Los mercados de swaps continúan descontando una probabilidad cercana al 90 % de una subida de 25 puntos básicos en septiembre, lo que está impulsando de nuevo a la moneda común. Consideramos este movimiento prácticamente asegurado, incluso en caso de alcanzarse un acuerdo de paz, dado que la economía de la zona euro parece lo suficientemente resiliente como para soportar un mayor endurecimiento y el bloque está más expuesto a la inflación energética importada que Estados Unidos.
USD
El presidente Warsh está decidido a romper con el legado de sus predecesores. Ha restringido notablemente las comunicaciones con los mercados y se ha comprometido a reducirlas aún más. Además, ha dado a entender que atribuye a los tipos de la Fed un papel menos decisivo en el control de la inflación y que se siente cómodo con la venta masiva en el tramo largo de la curva de tipos, ya que podría realizar parte del trabajo de la propia Fed. Sean cuales sean los fundamentos teóricos de este enfoque, ni el mercado de divisas ni el de bonos se muestran satisfechos con el cambio.

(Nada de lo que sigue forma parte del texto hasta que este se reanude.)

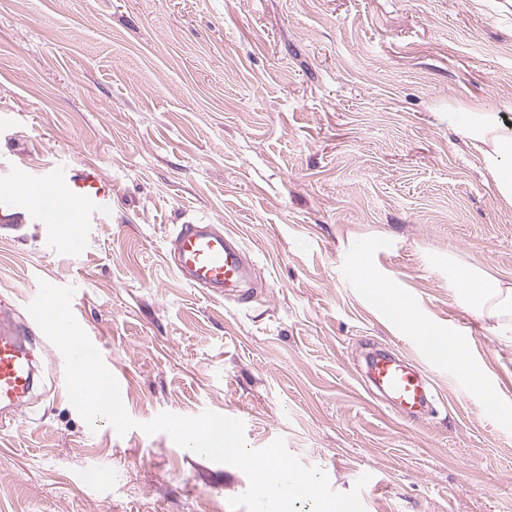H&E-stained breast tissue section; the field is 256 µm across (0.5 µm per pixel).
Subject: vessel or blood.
<instances>
[{
    "instance_id": "obj_1",
    "label": "vessel or blood",
    "mask_w": 512,
    "mask_h": 512,
    "mask_svg": "<svg viewBox=\"0 0 512 512\" xmlns=\"http://www.w3.org/2000/svg\"><path fill=\"white\" fill-rule=\"evenodd\" d=\"M111 209L112 185L95 166L48 164L33 170L16 162L0 168V237L20 239L34 227L50 251L74 252L78 240L61 230L59 220L70 214L76 223L85 224ZM170 254L174 271L191 287L239 299L253 291L240 241L215 225H177ZM411 332L424 356L447 364V336L421 323ZM362 376L367 390L404 419L417 420L436 411L437 391L430 376L393 350L371 348ZM34 383L31 356L19 331L1 323L0 405L17 411Z\"/></svg>"
}]
</instances>
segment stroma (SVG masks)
<instances>
[{"label": "stroma", "instance_id": "stroma-1", "mask_svg": "<svg viewBox=\"0 0 512 512\" xmlns=\"http://www.w3.org/2000/svg\"><path fill=\"white\" fill-rule=\"evenodd\" d=\"M504 100L512 0H0V162L112 182L75 254L0 239V317L24 324L42 279L74 287L136 423L90 431L55 346L36 348V391L0 432V512H231L242 470L142 429L206 410L334 491L368 475L365 512H512V337L448 280L452 256L512 280V205L448 123ZM179 224L236 234L262 288L181 281ZM356 266L461 332L476 369L427 365L435 415L365 390L366 347L421 356ZM104 463L111 485L83 488Z\"/></svg>", "mask_w": 512, "mask_h": 512}]
</instances>
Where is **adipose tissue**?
I'll return each mask as SVG.
<instances>
[{"label":"adipose tissue","instance_id":"obj_1","mask_svg":"<svg viewBox=\"0 0 512 512\" xmlns=\"http://www.w3.org/2000/svg\"><path fill=\"white\" fill-rule=\"evenodd\" d=\"M457 131L479 154L497 194L512 204V126L495 112H452ZM448 274L471 298L474 307L495 320V328L512 335V282L476 269L449 267Z\"/></svg>","mask_w":512,"mask_h":512}]
</instances>
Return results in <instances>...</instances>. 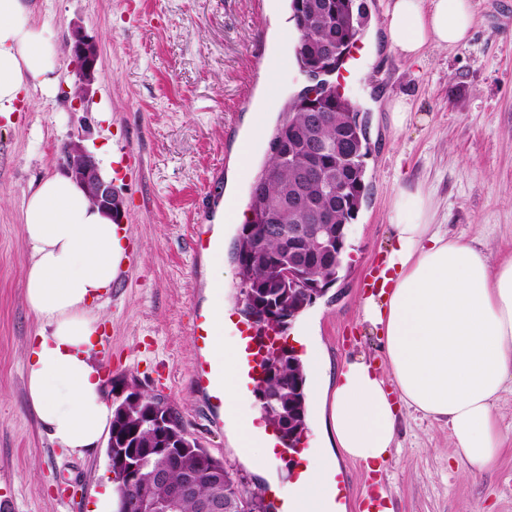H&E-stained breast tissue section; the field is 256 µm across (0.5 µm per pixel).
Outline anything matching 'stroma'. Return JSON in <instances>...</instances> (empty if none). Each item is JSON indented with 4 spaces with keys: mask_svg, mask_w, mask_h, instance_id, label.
<instances>
[{
    "mask_svg": "<svg viewBox=\"0 0 512 512\" xmlns=\"http://www.w3.org/2000/svg\"><path fill=\"white\" fill-rule=\"evenodd\" d=\"M364 62L347 74L369 152L368 185L350 224V252L337 282L309 306L323 363L382 360L360 315L364 283L393 245L388 214L397 190L430 193L433 221L489 253L512 251V0H474L475 26L462 45L409 62L381 41L384 0H360ZM33 19L60 50L73 30L99 47L91 95L77 100L66 61L54 91H33L21 111L0 115V512H90L108 479L105 449L68 454L40 427L27 398L25 350L39 322L24 298L26 197L59 169L63 143L80 139L98 156L124 157L114 187L125 201L131 259L103 296L104 375H127L176 408L187 433L237 472L266 485L236 451L219 413L188 382L190 324L207 302L205 264L190 243L211 224L234 164L227 158L249 112L265 107L276 128L306 89L294 56L298 33L286 0H30ZM406 99L416 121L403 130L388 104ZM380 475L394 512H512V444L499 466L466 477L442 424L402 414Z\"/></svg>",
    "mask_w": 512,
    "mask_h": 512,
    "instance_id": "1",
    "label": "stroma"
}]
</instances>
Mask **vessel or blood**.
<instances>
[{
  "label": "vessel or blood",
  "instance_id": "vessel-or-blood-1",
  "mask_svg": "<svg viewBox=\"0 0 512 512\" xmlns=\"http://www.w3.org/2000/svg\"><path fill=\"white\" fill-rule=\"evenodd\" d=\"M223 235L214 230L197 233L191 243L194 257L222 247ZM225 319L237 338L236 369L241 386L259 388L264 378V363L275 344L283 336L279 330H261L259 325L243 315L239 309H229ZM191 335L195 347V362L191 373L193 387L201 392L209 406L224 407V372L215 368L209 356L212 347V316L209 311L196 310Z\"/></svg>",
  "mask_w": 512,
  "mask_h": 512
}]
</instances>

La atención se centra ahora en el informe de empleo de julio, que se publicará el viernes. Los economistas anticipan un repunte respecto a las cifras del mes anterior y que se mantenga la tendencia de expansión moderada. Teniendo en cuenta la postura moderada de la Fed, la intervención cambiaria sobre el yen y el avance hacia un acuerdo entre Estados Unidos e Irán, consideramos que la trayectoria de menor resistencia para el dólar sigue siendo a la baja.
GBP
La reunión del Banco de Inglaterra de la semana pasada concluyó con un tono considerablemente más moderado de lo que sugería la votación de 6 a 3 a favor de mantener los tipos sin cambios. Las comunicaciones que acompañaron la decisión apuntan a que serán necesarios cambios significativos en la inflación para que las próximas votaciones se inclinen hacia una subida de tipos. El Comité de Política Monetaria señaló claros indicios de desinflación y escasa evidencia, hasta la fecha, de efectos de segunda ronda, al tiempo que revisó a la baja sus pronósticos de inflación, situando el máximo en torno al 3 % a finales de año. Este desajuste entre la votación y el discurso es inusual y, a nuestro juicio, refleja una marcada división entre halcones y palomas dentro del comité.

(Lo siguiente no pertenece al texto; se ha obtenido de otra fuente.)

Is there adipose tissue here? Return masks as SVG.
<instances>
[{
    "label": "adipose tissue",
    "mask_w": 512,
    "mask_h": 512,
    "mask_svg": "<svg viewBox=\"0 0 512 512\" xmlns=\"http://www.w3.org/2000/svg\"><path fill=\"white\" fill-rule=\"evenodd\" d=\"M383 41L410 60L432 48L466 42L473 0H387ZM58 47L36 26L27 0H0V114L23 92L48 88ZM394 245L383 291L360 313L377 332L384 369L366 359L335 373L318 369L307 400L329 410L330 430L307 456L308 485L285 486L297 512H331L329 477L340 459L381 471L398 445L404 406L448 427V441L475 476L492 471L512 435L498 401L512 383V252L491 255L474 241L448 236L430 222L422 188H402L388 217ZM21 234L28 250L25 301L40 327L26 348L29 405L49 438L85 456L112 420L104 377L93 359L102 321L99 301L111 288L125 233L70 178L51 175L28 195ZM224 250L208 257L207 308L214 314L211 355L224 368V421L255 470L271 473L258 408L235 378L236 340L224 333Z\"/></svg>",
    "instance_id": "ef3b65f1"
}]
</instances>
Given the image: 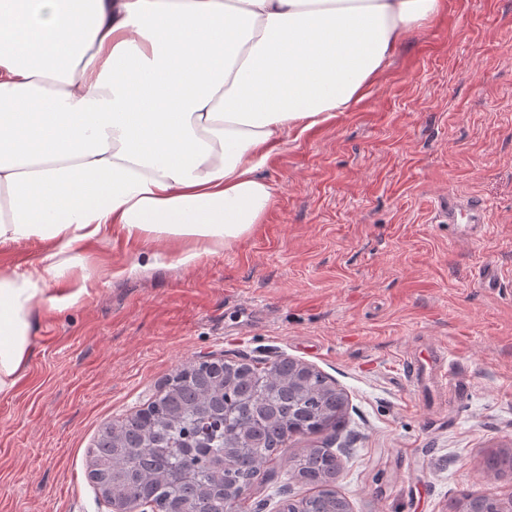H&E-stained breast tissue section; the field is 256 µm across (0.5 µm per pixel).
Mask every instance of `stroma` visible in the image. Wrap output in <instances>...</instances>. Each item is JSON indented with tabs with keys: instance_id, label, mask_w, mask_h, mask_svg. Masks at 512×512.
I'll use <instances>...</instances> for the list:
<instances>
[{
	"instance_id": "stroma-1",
	"label": "stroma",
	"mask_w": 512,
	"mask_h": 512,
	"mask_svg": "<svg viewBox=\"0 0 512 512\" xmlns=\"http://www.w3.org/2000/svg\"><path fill=\"white\" fill-rule=\"evenodd\" d=\"M264 177L262 224L192 265L150 264L122 236L79 247L95 282L50 285L23 379L0 395V512H110L87 476L101 427L206 356L314 366L345 397L337 426L289 439L253 501L312 496L288 477L328 445L351 512H450L463 492L512 495V0H446L348 112L288 142ZM477 198L474 240L436 223ZM493 268L498 284L478 282ZM443 347L460 399L413 390L407 361Z\"/></svg>"
}]
</instances>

Los miembros más hawkish argumentarán que el repunte de los precios de la energía justifica un endurecimiento preventivo. No obstante, este razonamiento solo sería válido si la perturbación amenazara con trasladarse a la inflación subyacente, algo que, al parecer, la mayoría del comité no contempla. Seguimos considerando que no habrá cambios en los tipos este año y, de hecho, los propios mercados empiezan a cuestionar esta posibilidad. Sin embargo, este giro moderado quedó eclipsado por las noticias de la Reserva Federal del día anterior, por lo que la libra esterlina se estabilizó frente al euro y registró un repunte significativo frente al dólar.